La relation de travail ayant été rompu par l'arrivée du terme du contrat à durée déterminée de Mme Y..., celle-ci est fondée à solliciter l'indemnité forfaitaire égale à six mois de salaire prévue à l'article L 8223-1 du code du travail, soit en l'espèce la somme de 7 800 euros.
Par ailleurs Mme Y... est fondée à solliciter la remise de ses bulletins de salaires pour les mois d'août et septembre 2004, outre l'attestation ASSEDIC et son certificat de travail. Le solde de tout compte ne peut être remis qu'après paiement des sommes dues à Mme Y....

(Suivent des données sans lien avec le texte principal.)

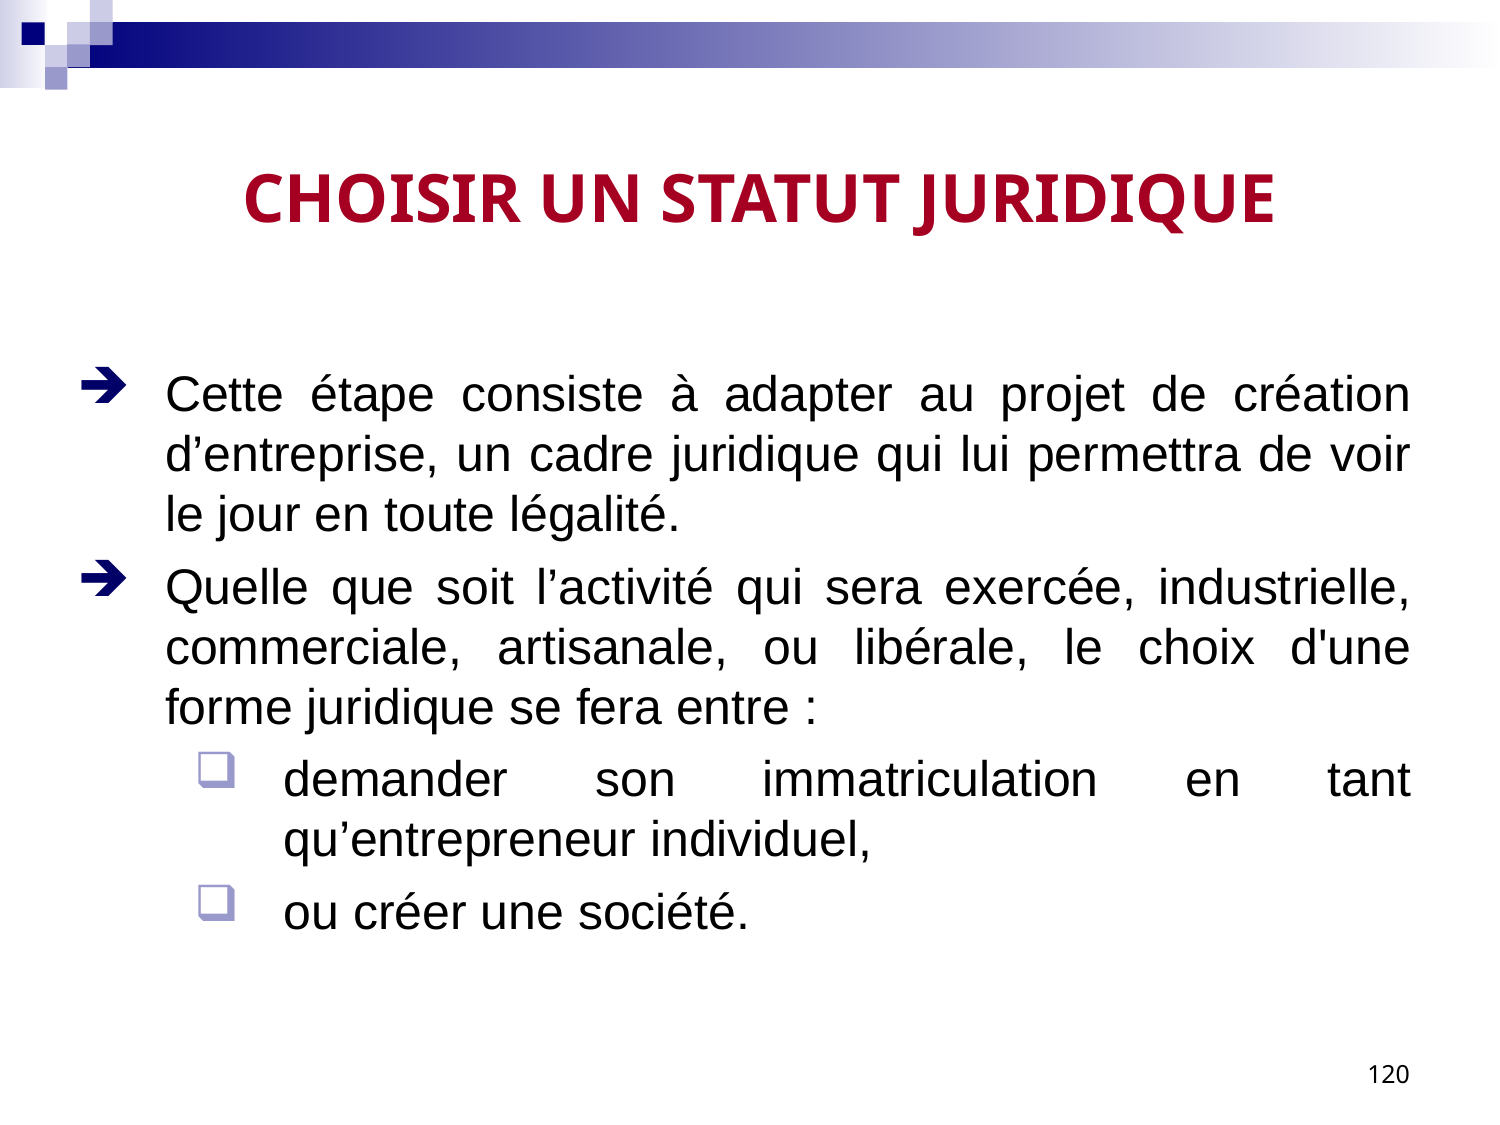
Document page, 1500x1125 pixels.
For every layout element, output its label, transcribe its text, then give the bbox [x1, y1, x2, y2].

list Cette étape consiste à adapter au projet de création d’entreprise, un cadre juridique qui lui permettra de voir le jour en toute légalité. Quelle que soit l’activité qui sera exercée, industrielle, commerciale, artisanale, ou libérale, le choix d'une forme juridique se fera entre : demander son immatriculation en tant qu’entrepreneur individuel, ou créer une société. [64, 355, 1425, 1006]
title CHOISIR UN STATUT JURIDIQUE [85, 135, 1436, 256]
slide_number 120 [1074, 1025, 1425, 1100]
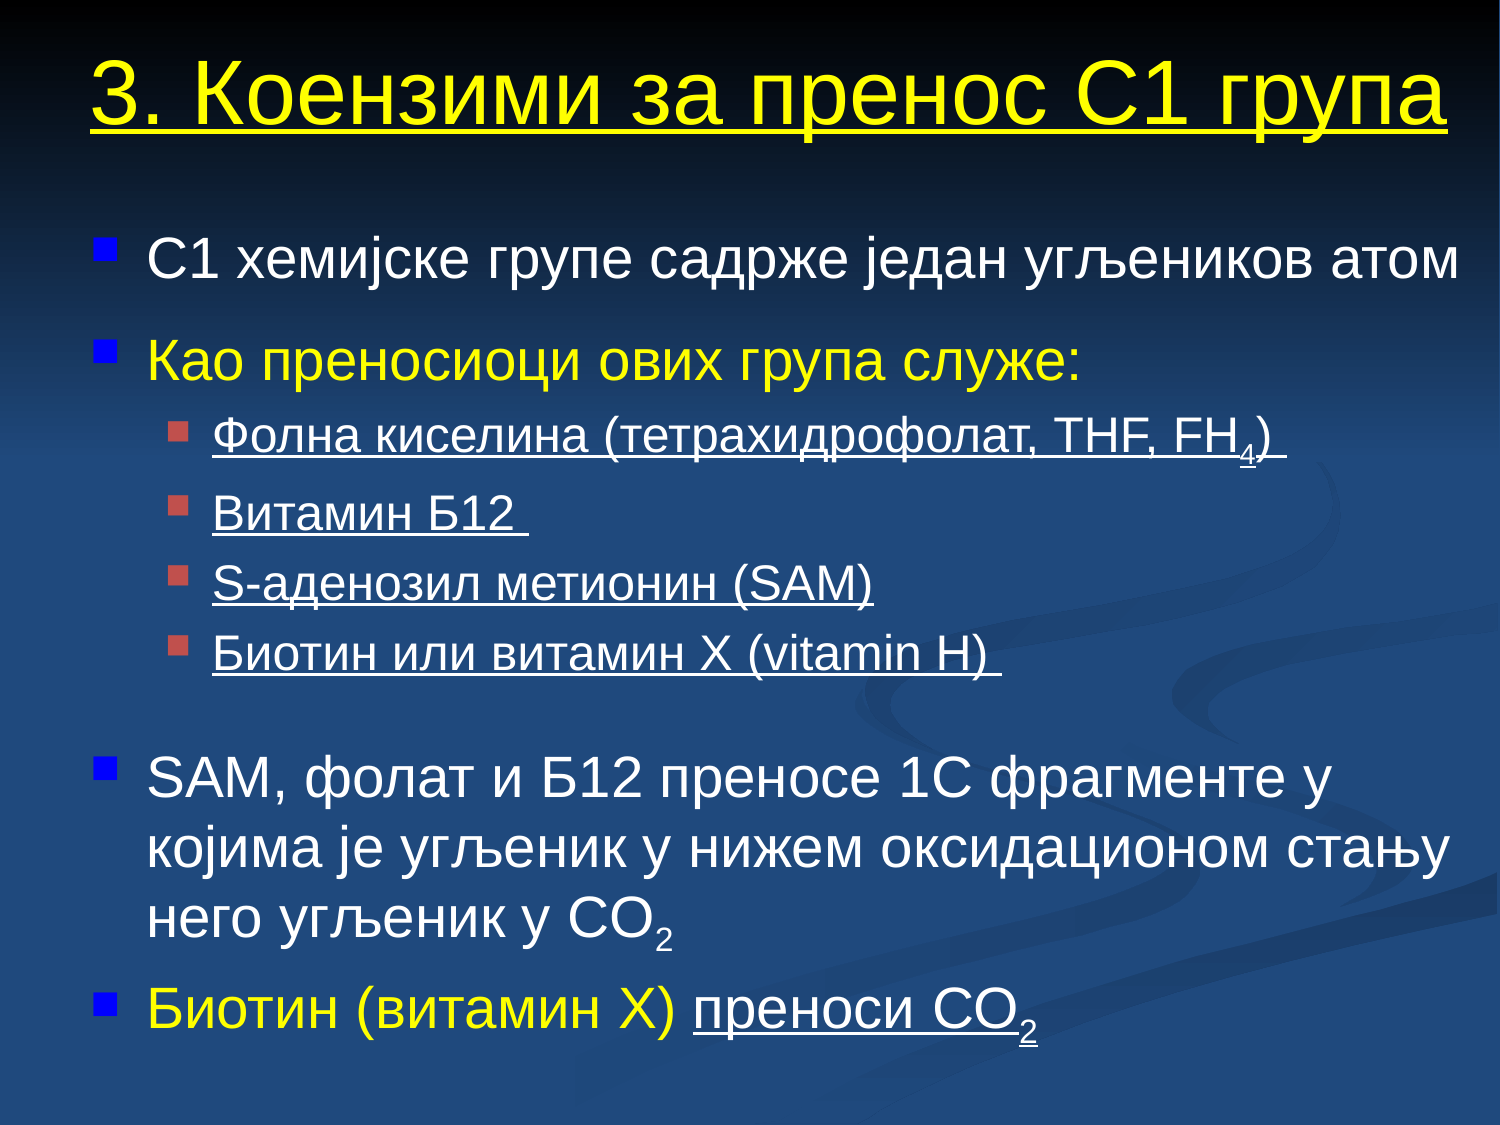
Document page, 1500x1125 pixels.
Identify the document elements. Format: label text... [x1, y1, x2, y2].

list C1 хемијске групе садрже један угљеников атом Као преносиоци ових група служе: Фолна киселина (тетрахидрофолат, THF, FH4) Витамин Б12 S-аденозил метионин (SAM) Биотин или витамин Х (vitamin H) SАМ, фолат и Б12 преносе 1C фрaгменте у којима је угљеник у нижем оксидационом стању него угљеник у CО2 Биотин (витамин Х) преноси CО2 [75, 212, 1500, 1125]
title 3. Коензими за пренос C1 група [37, 0, 1500, 175]
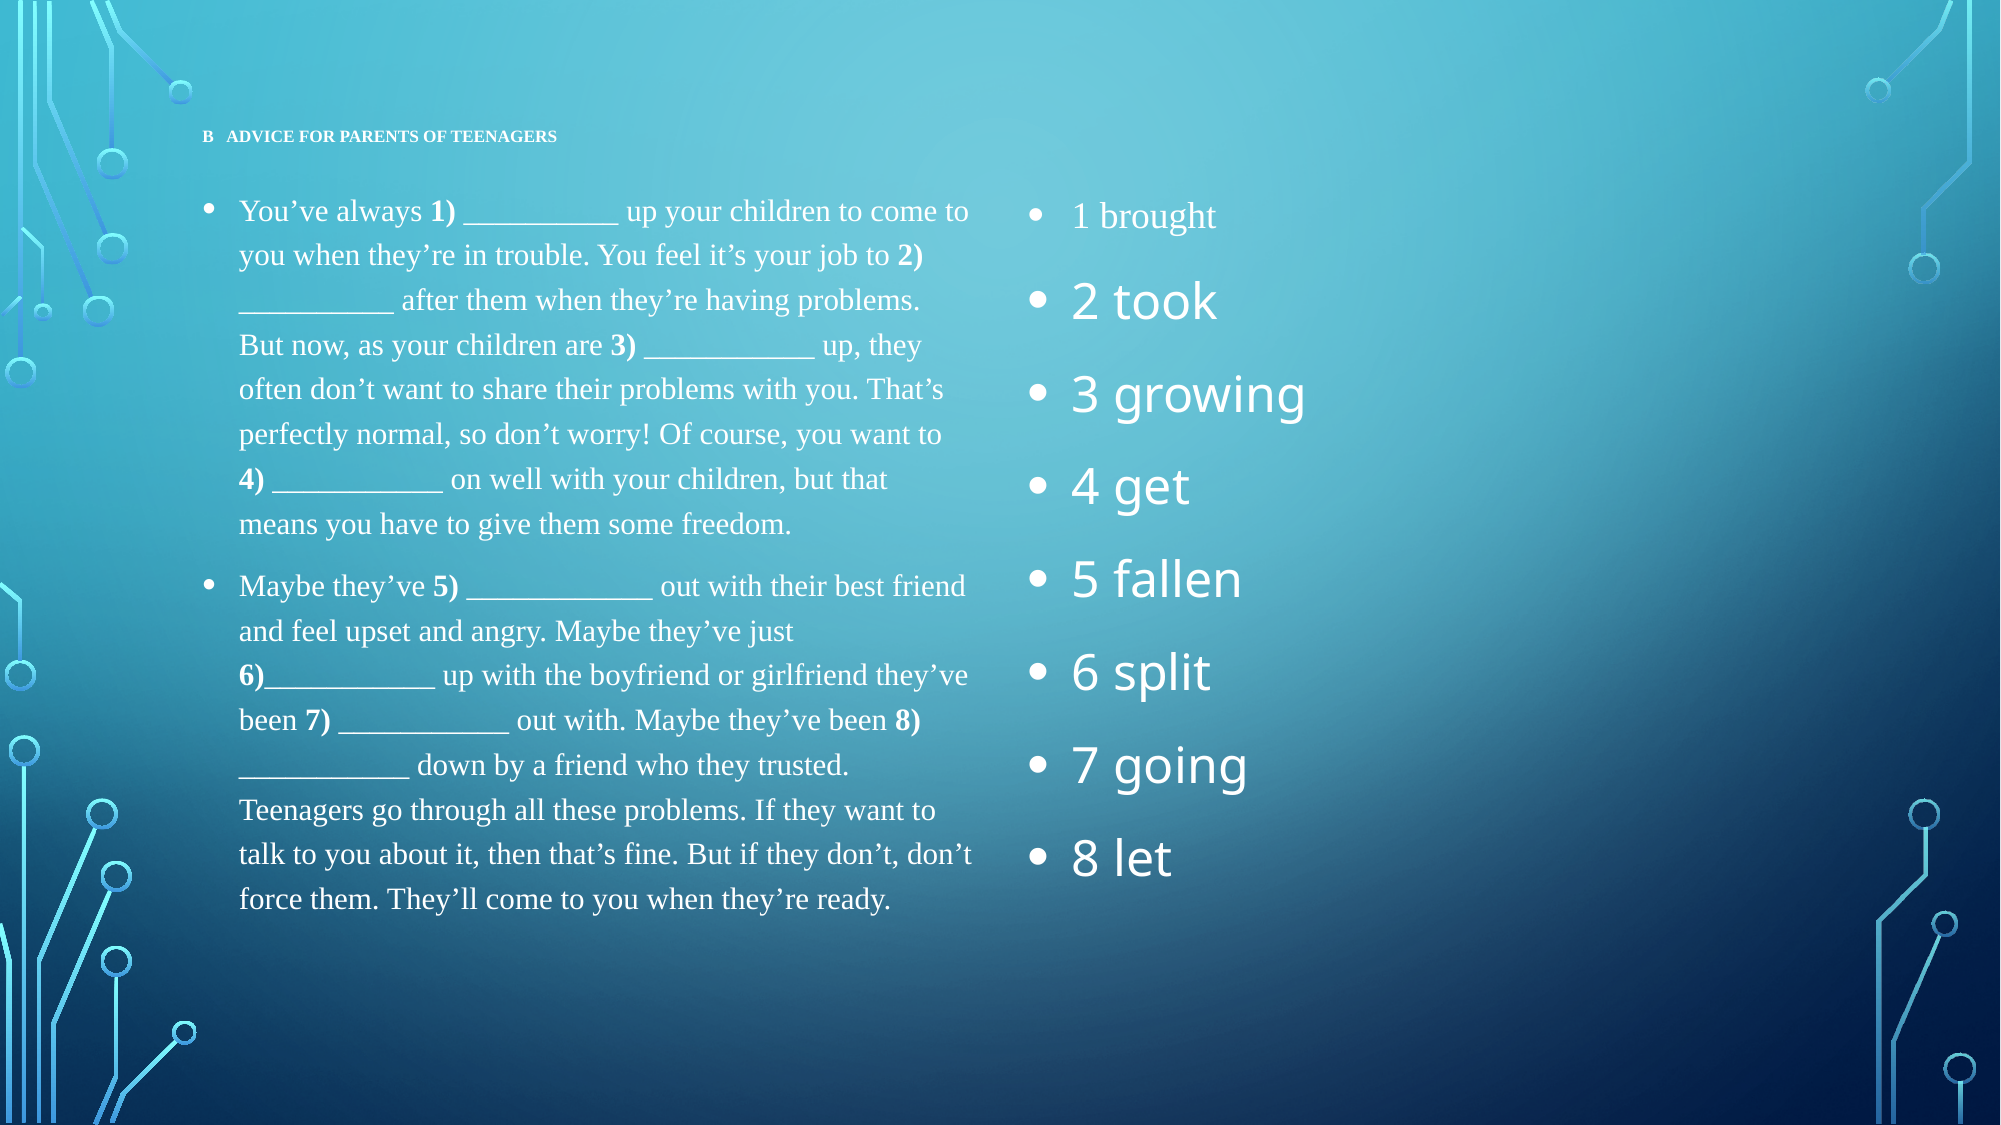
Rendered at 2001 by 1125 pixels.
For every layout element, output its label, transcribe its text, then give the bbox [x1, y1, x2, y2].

list 1 brought 2 took 3 growing 4 get 5 fallen 6 split 7 going 8 let [1012, 174, 1813, 950]
title B Advice for parents of teenagers [187, 101, 1813, 175]
list You’ve always 1) __________ up your children to come to you when they’re in trouble. You feel it’s your job to 2) __________ after them when they’re having problems. But now, as your children are 3) ___________ up, they often don’t want to share their problems with you. That’s perfectly normal, so don’t worry! Of course, you want to 4) ___________ on well with your children, but that means you have to give them some freedom. Maybe they’ve 5) ____________ out with their best friend and feel upset and angry. Maybe they’ve just 6)___________ up with the boyfriend or girlfriend they’ve been 7) ___________ out with. Maybe they’ve been 8) ___________ down by a friend who they trusted. Teenagers go through all these problems. If they want to talk to you about it, then that’s fine. But if they don’t, don’t force them. They’ll come to you when they’re ready. [187, 174, 988, 950]
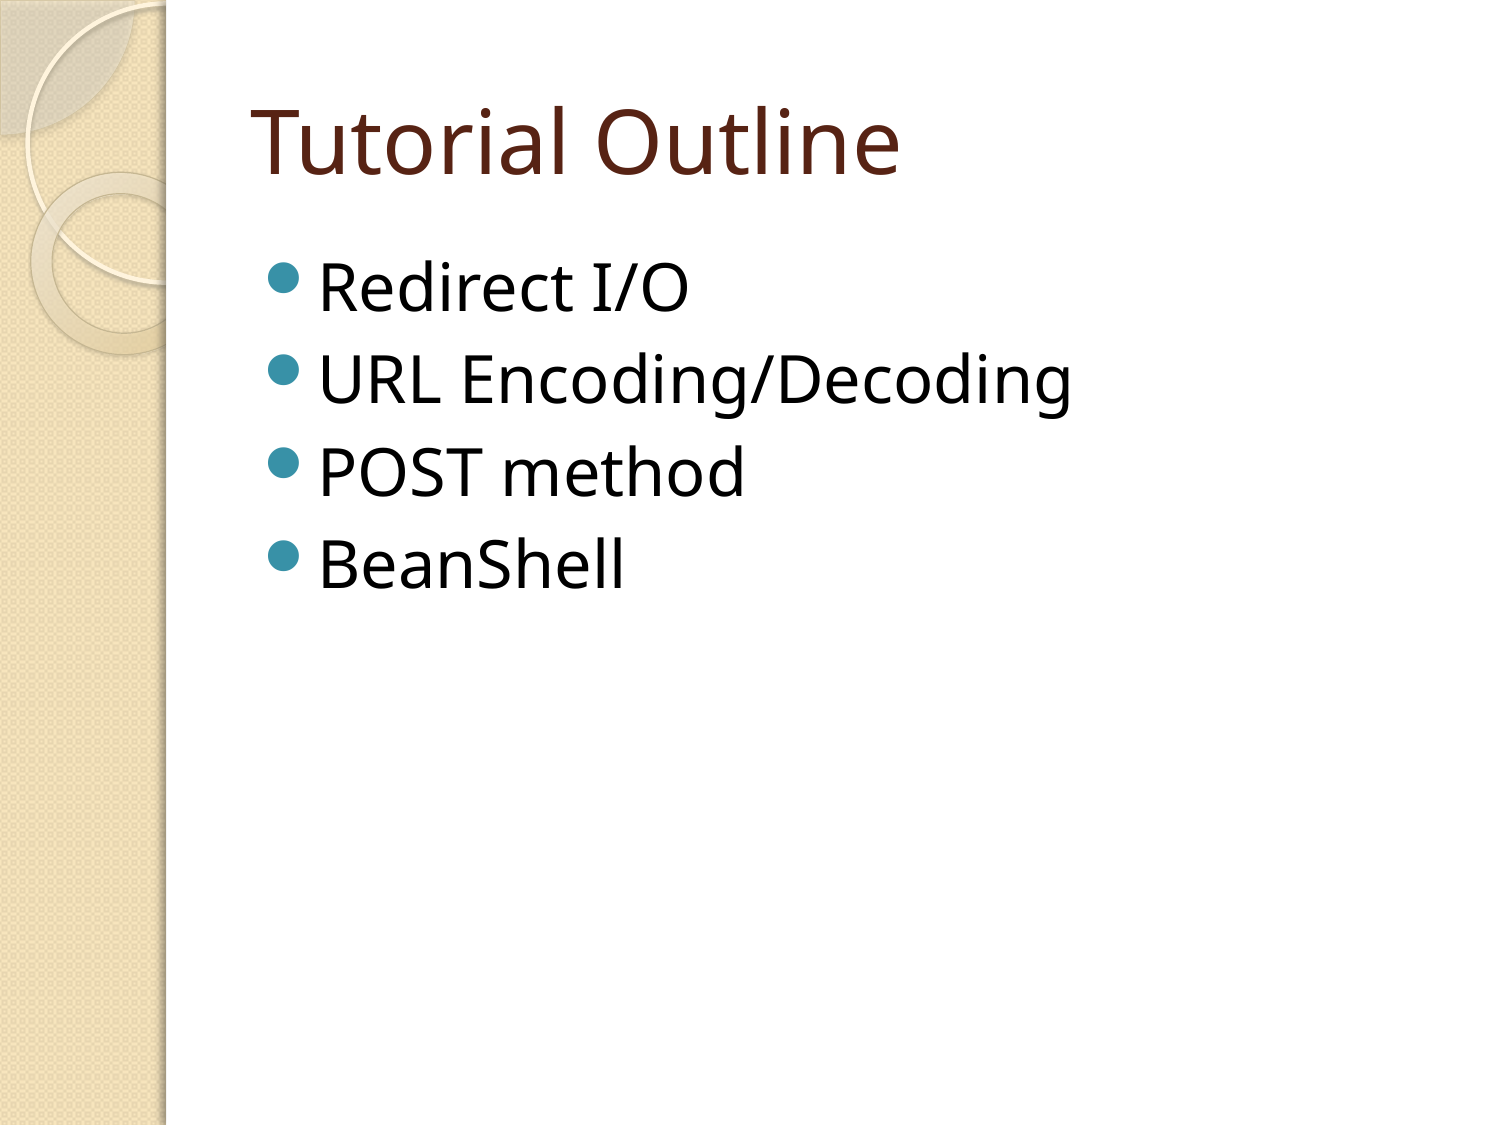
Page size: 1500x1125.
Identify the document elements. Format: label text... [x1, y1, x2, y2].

Comme il paraît inéquitable de laisser à la charge de Mme Y... les sommes qu'elle a exposées, il lui sera allouée la somme de 1 500 euros au titre de l'article 700 du code de procédure civile.
Par ces motifs,
La Cour, statuant publiquement, par arrêt contradictoire,
Réforme le jugement déféré,
Et statuant à nouveau,
Condamne la Société SCITA à payer à Mme Clarisse X... épouse Y... les sommes suivantes :
2600 euros au titre des salaires des mois d'août et septembre 2004,
-260 euros à titre d'indemnité de précarité,
-286 euros à titre d'indemnité de congés payés,
-7800 euros à titre d'indemnité pour travail dissimulé,
-1500 euros au titre de l'article 700 du code de procédure civile,
Ordonne à la Société SCITA de remettre à Mme Clarisse X... épouse Y..., ses bulletins de paie pour les mois d'août et septembre 2004, l'attestation Pôle Emploi, et un certificat de travail, dans le délai d'un mois suivant la notification du présent arrêt, chaque jour de retard, passé ce délai, étant assorti d'une astreinte de 50 euros,
Dit que les dépens sont à la charge de la Société SCITA,
Déboute les parties de toute conclusion plus ample ou contraire.